# Data for this exercise:
::::

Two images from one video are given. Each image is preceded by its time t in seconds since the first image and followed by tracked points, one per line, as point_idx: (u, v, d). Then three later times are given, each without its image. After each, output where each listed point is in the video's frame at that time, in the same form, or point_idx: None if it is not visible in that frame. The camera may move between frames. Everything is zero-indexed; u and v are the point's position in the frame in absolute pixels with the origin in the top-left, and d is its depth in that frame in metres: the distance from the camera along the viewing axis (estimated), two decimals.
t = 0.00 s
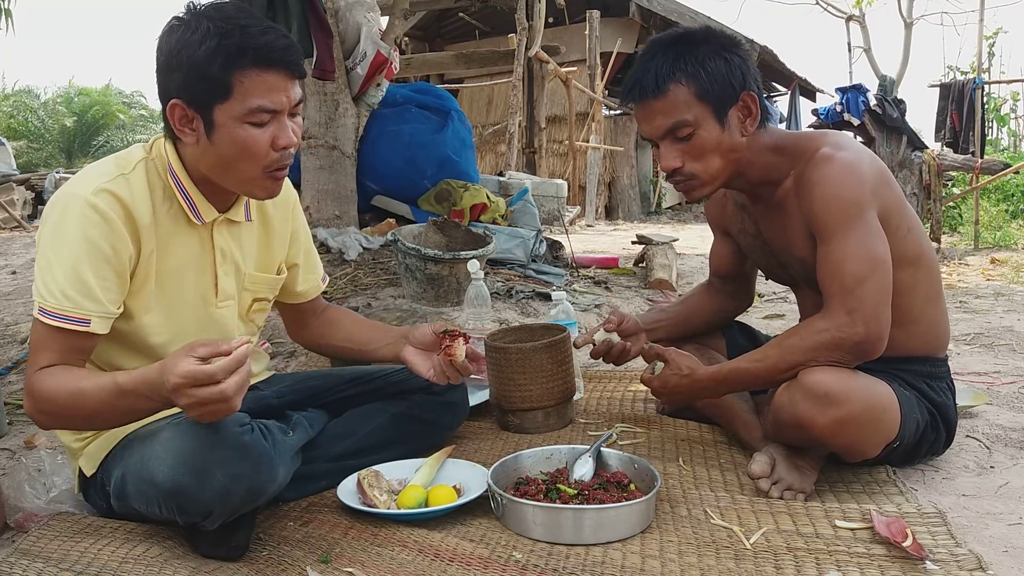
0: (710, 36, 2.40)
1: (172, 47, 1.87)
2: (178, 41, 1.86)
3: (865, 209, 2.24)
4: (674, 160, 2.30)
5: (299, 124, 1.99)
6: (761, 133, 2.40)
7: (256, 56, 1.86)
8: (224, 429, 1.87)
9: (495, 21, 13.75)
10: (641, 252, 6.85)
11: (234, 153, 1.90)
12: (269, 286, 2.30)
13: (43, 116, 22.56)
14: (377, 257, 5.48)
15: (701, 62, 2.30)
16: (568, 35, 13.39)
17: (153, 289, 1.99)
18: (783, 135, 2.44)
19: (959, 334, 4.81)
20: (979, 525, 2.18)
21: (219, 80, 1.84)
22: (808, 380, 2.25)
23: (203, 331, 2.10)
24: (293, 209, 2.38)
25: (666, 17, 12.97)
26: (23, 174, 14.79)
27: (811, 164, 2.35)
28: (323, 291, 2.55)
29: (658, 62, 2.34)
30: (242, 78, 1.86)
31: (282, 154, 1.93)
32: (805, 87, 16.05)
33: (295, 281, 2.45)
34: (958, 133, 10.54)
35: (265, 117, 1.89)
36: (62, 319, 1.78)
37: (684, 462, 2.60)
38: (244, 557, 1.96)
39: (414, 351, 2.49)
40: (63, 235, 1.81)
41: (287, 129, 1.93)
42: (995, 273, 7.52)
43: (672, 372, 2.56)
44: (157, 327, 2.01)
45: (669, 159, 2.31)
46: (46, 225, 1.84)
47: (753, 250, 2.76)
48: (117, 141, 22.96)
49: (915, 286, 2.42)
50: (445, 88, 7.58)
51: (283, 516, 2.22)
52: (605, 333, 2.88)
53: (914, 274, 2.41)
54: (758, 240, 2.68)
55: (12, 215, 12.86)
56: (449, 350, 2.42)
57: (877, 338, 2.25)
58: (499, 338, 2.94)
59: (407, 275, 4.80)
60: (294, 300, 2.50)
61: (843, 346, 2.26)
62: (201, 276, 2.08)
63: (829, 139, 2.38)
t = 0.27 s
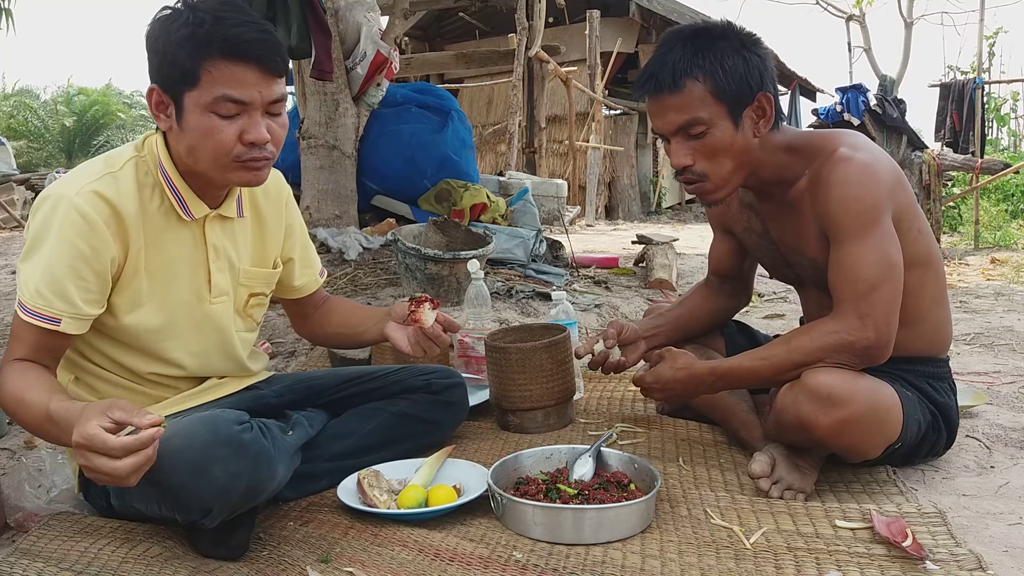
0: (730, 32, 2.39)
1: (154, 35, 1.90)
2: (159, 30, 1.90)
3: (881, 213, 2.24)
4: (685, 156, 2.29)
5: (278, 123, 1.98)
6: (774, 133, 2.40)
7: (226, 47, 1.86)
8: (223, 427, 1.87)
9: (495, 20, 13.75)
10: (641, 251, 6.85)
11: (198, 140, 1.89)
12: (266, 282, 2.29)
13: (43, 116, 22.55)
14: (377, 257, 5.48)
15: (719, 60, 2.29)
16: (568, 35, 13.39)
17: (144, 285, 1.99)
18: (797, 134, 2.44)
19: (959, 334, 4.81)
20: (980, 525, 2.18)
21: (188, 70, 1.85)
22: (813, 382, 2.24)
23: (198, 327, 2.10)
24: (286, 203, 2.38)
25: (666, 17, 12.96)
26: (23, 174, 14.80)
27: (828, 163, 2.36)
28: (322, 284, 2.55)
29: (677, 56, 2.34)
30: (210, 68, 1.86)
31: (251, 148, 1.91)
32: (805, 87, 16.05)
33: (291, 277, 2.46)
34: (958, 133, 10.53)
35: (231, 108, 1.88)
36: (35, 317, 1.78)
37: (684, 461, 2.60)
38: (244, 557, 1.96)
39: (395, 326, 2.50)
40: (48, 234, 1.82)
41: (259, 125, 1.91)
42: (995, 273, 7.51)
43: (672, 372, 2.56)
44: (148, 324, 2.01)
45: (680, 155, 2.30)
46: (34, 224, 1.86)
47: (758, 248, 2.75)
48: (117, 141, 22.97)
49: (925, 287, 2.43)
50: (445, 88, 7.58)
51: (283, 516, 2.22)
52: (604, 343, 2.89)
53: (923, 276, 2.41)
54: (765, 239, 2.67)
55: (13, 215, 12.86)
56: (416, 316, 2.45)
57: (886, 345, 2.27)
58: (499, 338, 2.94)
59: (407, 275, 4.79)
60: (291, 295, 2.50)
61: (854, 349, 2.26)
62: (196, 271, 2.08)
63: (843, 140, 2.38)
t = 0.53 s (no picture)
0: (730, 32, 2.39)
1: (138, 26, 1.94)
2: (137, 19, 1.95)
3: (882, 214, 2.24)
4: (684, 157, 2.30)
5: (237, 117, 1.93)
6: (775, 133, 2.40)
7: (184, 34, 1.86)
8: (223, 425, 1.89)
9: (495, 20, 13.74)
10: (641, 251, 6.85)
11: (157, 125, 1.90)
12: (262, 279, 2.28)
13: (43, 116, 22.54)
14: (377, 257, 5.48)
15: (719, 60, 2.29)
16: (568, 35, 13.39)
17: (142, 280, 1.99)
18: (798, 134, 2.44)
19: (959, 334, 4.81)
20: (980, 525, 2.18)
21: (148, 52, 1.90)
22: (811, 383, 2.24)
23: (195, 323, 2.09)
24: (286, 201, 2.38)
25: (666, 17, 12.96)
26: (23, 174, 14.80)
27: (830, 163, 2.36)
28: (321, 285, 2.55)
29: (677, 55, 2.34)
30: (164, 51, 1.88)
31: (201, 136, 1.89)
32: (805, 87, 16.05)
33: (289, 276, 2.45)
34: (958, 133, 10.53)
35: (180, 93, 1.87)
36: (20, 302, 1.73)
37: (684, 461, 2.60)
38: (244, 557, 1.96)
39: (387, 344, 2.45)
40: (45, 225, 1.81)
41: (208, 113, 1.89)
42: (995, 273, 7.51)
43: (671, 373, 2.56)
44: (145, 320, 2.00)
45: (679, 155, 2.30)
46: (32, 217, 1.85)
47: (759, 247, 2.75)
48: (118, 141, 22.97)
49: (926, 289, 2.43)
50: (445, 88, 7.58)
51: (283, 516, 2.22)
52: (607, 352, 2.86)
53: (924, 277, 2.41)
54: (766, 239, 2.67)
55: (13, 215, 12.85)
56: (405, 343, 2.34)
57: (884, 347, 2.27)
58: (499, 338, 2.93)
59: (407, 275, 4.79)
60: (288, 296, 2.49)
61: (853, 350, 2.27)
62: (192, 267, 2.07)
63: (845, 141, 2.38)
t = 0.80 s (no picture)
0: (729, 31, 2.39)
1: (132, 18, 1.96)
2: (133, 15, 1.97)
3: (883, 215, 2.24)
4: (685, 158, 2.30)
5: (230, 106, 1.93)
6: (775, 132, 2.40)
7: (176, 24, 1.87)
8: (222, 424, 1.88)
9: (495, 21, 13.74)
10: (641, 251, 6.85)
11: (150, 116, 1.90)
12: (258, 278, 2.27)
13: (43, 116, 22.54)
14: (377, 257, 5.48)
15: (719, 60, 2.29)
16: (568, 35, 13.39)
17: (141, 276, 1.99)
18: (799, 134, 2.44)
19: (959, 334, 4.81)
20: (980, 525, 2.18)
21: (143, 45, 1.91)
22: (811, 383, 2.24)
23: (194, 320, 2.09)
24: (286, 200, 2.38)
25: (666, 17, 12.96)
26: (23, 174, 14.79)
27: (831, 163, 2.35)
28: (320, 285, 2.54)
29: (676, 55, 2.34)
30: (159, 42, 1.89)
31: (195, 126, 1.90)
32: (805, 87, 16.04)
33: (290, 277, 2.44)
34: (958, 133, 10.53)
35: (173, 83, 1.88)
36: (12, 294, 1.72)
37: (684, 461, 2.60)
38: (244, 556, 1.96)
39: (387, 352, 2.46)
40: (43, 219, 1.81)
41: (201, 103, 1.89)
42: (995, 273, 7.51)
43: (671, 373, 2.56)
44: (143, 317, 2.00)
45: (680, 156, 2.30)
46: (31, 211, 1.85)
47: (759, 247, 2.75)
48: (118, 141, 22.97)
49: (926, 289, 2.43)
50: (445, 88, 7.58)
51: (283, 516, 2.22)
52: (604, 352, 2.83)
53: (925, 277, 2.41)
54: (767, 238, 2.67)
55: (13, 215, 12.84)
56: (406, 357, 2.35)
57: (883, 347, 2.28)
58: (499, 337, 2.93)
59: (407, 275, 4.79)
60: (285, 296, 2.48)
61: (854, 350, 2.27)
62: (189, 263, 2.07)
63: (846, 141, 2.38)
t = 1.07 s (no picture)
0: (728, 31, 2.39)
1: (138, 30, 1.91)
2: (139, 24, 1.91)
3: (883, 215, 2.24)
4: (684, 157, 2.29)
5: (258, 111, 1.96)
6: (775, 132, 2.40)
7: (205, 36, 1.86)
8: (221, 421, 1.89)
9: (495, 21, 13.74)
10: (641, 251, 6.85)
11: (181, 130, 1.89)
12: (260, 276, 2.29)
13: (42, 116, 22.55)
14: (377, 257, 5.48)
15: (717, 59, 2.29)
16: (568, 35, 13.39)
17: (142, 280, 1.99)
18: (798, 134, 2.44)
19: (959, 334, 4.81)
20: (980, 525, 2.18)
21: (164, 57, 1.86)
22: (811, 382, 2.24)
23: (195, 321, 2.09)
24: (281, 195, 2.38)
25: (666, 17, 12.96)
26: (23, 174, 14.79)
27: (830, 163, 2.35)
28: (321, 280, 2.55)
29: (676, 55, 2.33)
30: (186, 56, 1.86)
31: (231, 136, 1.90)
32: (805, 87, 16.04)
33: (288, 271, 2.45)
34: (958, 133, 10.53)
35: (210, 97, 1.88)
36: (38, 312, 1.76)
37: (684, 461, 2.60)
38: (244, 556, 1.96)
39: (388, 344, 2.44)
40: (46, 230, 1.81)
41: (238, 113, 1.90)
42: (995, 273, 7.51)
43: (671, 374, 2.56)
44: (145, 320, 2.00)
45: (679, 156, 2.30)
46: (32, 222, 1.85)
47: (759, 246, 2.75)
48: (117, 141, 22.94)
49: (926, 289, 2.43)
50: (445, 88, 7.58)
51: (282, 516, 2.22)
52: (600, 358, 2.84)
53: (925, 277, 2.41)
54: (767, 238, 2.66)
55: (12, 215, 12.83)
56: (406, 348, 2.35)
57: (882, 347, 2.27)
58: (499, 337, 2.93)
59: (407, 275, 4.79)
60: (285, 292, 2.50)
61: (854, 350, 2.27)
62: (190, 265, 2.08)
63: (845, 140, 2.38)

::::

# Work instruction:
In the data above, retype exactly and only the lines between the one holding "1: (172, 47, 1.87)" and the one holding "28: (323, 291, 2.55)", inclusive.

# Problem solution:
1: (172, 47, 1.87)
2: (178, 41, 1.86)
3: (865, 209, 2.24)
4: (674, 160, 2.30)
5: (299, 124, 1.99)
6: (761, 133, 2.40)
7: (256, 56, 1.86)
8: (224, 429, 1.87)
9: (495, 21, 13.75)
10: (641, 252, 6.85)
11: (234, 153, 1.90)
12: (269, 286, 2.30)
13: (43, 116, 22.56)
14: (377, 257, 5.48)
15: (701, 62, 2.30)
16: (568, 35, 13.39)
17: (153, 289, 1.99)
18: (783, 135, 2.44)
19: (959, 334, 4.81)
20: (979, 525, 2.18)
21: (219, 80, 1.84)
22: (808, 380, 2.25)
23: (203, 331, 2.10)
24: (293, 209, 2.38)
25: (666, 17, 12.97)
26: (23, 174, 14.79)
27: (811, 164, 2.35)
28: (323, 291, 2.55)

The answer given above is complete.